Figure I.32 : Vue en coupe au MEB de la TGO et analyse EDS des systèmes EBC modifiés après cyclage thermique (cycle de 1 h à 1316°C puis 20 min à T < 100°C, 90 % H2O/10 % O2, vgaz = 10 cm/s en zone chaude)[Lee, 2019]. (a) Système de référence (Si/DSYb) après 1000 h ; (b) M5Y (Si/DSYb +1,39 % massique mullite + 4,66 % massique YAG) après 1000 h ; (c) AT (Si/DSYb + 1 % massique Al2O3 + 1 % massique TiO2) après 1000 h ; (d) 6A (Si/DSYb + 6 % massique Al2O3) après 500 h ; (e) 6A (Si/DSYb + 6 % massique Al2O3) après 500 h.

3.1.1. Ajout d’une couche intermédiaire à base de SiC et de RE

2

Si

2

O

7 Klem et al. parviennent quant à eux à retarder la formation de la TGO à l’interface Si/EBC par report de l’oxydation en volume dans une couche intermédiaire contenant des particules oxydables SiC [Klemm et al., 2020]. Ce concept a été testé avec succès en banc d’essai de combustion (1200°C, 100 m/s, 100 h, PH2O = 0,2/bar) sur un système tricouche (voir Figure I.33 A) composé d’une sous-couche en silicium élaborée par APS, une sous-couche intermédiaire composée de DSYb et de SiC élaborée par SPPS et une couche supérieure en MSYb élaborée par SPPS. Les espèces oxydantes O2 et H2O en traversant le revêtement, réagissent avec les grains de SiC et forment à leur surface de la silice (voir Figure I.33 B). Elles ne peuvent pas atteindre l’interface Si/EBC puisqu’elles sont piégées par SiC. Lorsque l’oxydation se poursuit, les particules de SiC continuent de s’oxyder, jusqu’à être totalement oxydées. La volatilisation de la silice formée créé des pores au sein de la couche intermédiaire (voir Figure I.33 B). Le rôle de la couche intermédiaire a alors atteint sa limite : les espèces oxydantes peuvent

maintenant diffuser jusqu’à la sous-couche et former par réaction avec le silicium la TGO (Figure I.33 C).
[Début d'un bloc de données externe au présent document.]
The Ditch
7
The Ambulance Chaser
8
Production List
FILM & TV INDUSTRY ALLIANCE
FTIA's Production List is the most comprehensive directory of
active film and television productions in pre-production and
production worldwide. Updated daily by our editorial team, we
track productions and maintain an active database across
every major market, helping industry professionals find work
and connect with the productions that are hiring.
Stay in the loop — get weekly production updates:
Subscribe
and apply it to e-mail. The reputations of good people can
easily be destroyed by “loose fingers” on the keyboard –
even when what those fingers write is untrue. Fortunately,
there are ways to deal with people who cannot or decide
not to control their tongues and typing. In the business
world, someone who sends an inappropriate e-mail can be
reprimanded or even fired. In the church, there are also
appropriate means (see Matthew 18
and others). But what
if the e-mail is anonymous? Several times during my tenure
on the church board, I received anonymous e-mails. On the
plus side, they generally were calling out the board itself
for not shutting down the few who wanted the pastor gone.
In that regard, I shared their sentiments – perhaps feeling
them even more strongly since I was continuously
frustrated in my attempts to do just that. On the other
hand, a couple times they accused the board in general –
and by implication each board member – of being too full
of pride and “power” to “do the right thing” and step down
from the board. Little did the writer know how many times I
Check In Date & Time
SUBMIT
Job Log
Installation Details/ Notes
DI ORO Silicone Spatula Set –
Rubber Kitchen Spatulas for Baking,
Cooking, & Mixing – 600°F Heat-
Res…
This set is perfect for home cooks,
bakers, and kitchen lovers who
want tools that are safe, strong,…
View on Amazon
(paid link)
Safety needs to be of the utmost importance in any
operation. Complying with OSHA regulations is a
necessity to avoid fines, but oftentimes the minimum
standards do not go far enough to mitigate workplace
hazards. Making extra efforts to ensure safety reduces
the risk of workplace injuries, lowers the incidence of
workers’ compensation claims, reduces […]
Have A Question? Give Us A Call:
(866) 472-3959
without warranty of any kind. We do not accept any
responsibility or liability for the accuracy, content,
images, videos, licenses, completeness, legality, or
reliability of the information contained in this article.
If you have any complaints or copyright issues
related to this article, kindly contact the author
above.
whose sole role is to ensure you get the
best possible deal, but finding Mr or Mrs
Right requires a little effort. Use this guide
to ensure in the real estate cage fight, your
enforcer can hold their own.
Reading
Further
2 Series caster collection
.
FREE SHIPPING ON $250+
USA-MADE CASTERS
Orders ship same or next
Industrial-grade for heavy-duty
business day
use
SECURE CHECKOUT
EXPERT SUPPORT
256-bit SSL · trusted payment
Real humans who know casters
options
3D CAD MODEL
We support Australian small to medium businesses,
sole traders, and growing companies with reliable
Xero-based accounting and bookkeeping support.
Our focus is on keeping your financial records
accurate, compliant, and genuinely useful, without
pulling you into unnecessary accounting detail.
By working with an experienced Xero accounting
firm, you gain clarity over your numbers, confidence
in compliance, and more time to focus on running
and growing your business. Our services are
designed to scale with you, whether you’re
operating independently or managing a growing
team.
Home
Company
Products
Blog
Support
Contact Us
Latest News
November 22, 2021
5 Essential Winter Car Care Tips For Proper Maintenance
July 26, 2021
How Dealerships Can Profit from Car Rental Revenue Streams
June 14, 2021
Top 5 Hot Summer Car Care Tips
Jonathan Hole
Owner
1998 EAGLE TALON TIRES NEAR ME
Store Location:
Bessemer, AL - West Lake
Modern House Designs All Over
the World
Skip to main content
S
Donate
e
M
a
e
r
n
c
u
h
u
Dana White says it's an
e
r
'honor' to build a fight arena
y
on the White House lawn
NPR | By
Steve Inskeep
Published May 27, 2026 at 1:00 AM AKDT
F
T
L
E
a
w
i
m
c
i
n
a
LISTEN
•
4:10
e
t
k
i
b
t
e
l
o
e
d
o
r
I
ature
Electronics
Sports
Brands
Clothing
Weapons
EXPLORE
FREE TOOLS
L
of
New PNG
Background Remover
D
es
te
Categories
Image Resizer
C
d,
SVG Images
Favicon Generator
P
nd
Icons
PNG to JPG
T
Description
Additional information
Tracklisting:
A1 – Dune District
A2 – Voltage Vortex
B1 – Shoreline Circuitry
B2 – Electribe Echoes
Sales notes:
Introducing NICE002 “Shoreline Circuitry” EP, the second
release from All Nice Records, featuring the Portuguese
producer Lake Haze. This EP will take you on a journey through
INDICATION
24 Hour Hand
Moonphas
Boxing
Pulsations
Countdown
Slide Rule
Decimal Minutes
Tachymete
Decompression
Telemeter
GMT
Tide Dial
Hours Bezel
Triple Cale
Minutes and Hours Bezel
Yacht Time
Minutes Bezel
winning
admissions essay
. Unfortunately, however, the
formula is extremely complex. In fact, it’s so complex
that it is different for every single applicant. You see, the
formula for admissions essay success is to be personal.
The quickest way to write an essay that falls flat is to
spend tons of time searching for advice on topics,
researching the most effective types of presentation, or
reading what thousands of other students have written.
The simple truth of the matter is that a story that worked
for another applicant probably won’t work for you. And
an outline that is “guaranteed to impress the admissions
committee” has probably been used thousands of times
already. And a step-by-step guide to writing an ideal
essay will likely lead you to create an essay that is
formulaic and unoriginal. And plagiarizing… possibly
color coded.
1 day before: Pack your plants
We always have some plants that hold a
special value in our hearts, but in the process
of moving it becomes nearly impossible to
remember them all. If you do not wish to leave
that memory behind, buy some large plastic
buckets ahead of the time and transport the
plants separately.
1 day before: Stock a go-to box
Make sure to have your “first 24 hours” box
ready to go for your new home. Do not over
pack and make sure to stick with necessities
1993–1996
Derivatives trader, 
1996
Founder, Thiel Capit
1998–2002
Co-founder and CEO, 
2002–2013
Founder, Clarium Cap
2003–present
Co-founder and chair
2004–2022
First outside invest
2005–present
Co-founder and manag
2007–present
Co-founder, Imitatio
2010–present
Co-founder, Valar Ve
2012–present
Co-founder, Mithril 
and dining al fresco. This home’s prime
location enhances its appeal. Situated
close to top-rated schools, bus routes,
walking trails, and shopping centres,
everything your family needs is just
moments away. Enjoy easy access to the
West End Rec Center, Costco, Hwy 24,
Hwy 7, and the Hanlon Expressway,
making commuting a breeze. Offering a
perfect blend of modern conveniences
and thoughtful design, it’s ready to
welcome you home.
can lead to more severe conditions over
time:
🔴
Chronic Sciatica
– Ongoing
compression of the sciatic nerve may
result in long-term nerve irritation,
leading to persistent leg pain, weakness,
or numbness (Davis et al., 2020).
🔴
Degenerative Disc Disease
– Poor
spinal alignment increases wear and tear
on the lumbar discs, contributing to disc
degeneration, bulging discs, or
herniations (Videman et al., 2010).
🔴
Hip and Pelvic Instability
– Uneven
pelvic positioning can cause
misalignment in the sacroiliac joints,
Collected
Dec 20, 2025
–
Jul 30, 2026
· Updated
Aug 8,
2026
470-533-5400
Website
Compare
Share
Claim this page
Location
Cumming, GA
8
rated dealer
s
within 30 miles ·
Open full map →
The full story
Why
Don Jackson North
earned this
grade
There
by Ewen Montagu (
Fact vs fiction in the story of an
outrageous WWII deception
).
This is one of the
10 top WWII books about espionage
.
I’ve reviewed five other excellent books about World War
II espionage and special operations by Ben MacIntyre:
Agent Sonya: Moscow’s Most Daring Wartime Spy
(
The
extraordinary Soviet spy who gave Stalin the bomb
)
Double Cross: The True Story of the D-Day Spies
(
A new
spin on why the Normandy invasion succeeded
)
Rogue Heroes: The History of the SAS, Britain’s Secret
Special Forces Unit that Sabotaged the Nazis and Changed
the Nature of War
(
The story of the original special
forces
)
Figure I.33 : Vue en coupe au MEB d’un composite SiCF/SiC(N) revêtu par un système tricouche Si/(DSYb+SiC)/MSYb après test en banc d’essai de combustion (1200°C, 100 h, PH2O/bar = 0,2, P = 1 atm, vgaz = 100 m/s) [Klemm et al., 2020] (A) Vue générale ; (B) Détail de l’interface (DSYb+SiC)/ MSYb ; (C) Détail de l’interface Si/(DSYb+SiC).

Ainsi, les modifications de la couche supérieure proposées dans la littérature ralentissent la cinétique d’oxydation de la TGO. Les problématiques de contraintes engendrées par la croissance de la TGO et la transformation de phase de la cristobalite ne sont pas résolues mais uniquement retardées. Seul l’ajout d’alumine pourrait avoir un effet sur la structure cristalline de la TGO, mais celui-ci reste à confirmer par des analyses détaillées. Pour résoudre les problématiques liées aux contraintes générées par la croissance de l’oxyde, il semble préférable de travailler sur la modification de la sous-couche.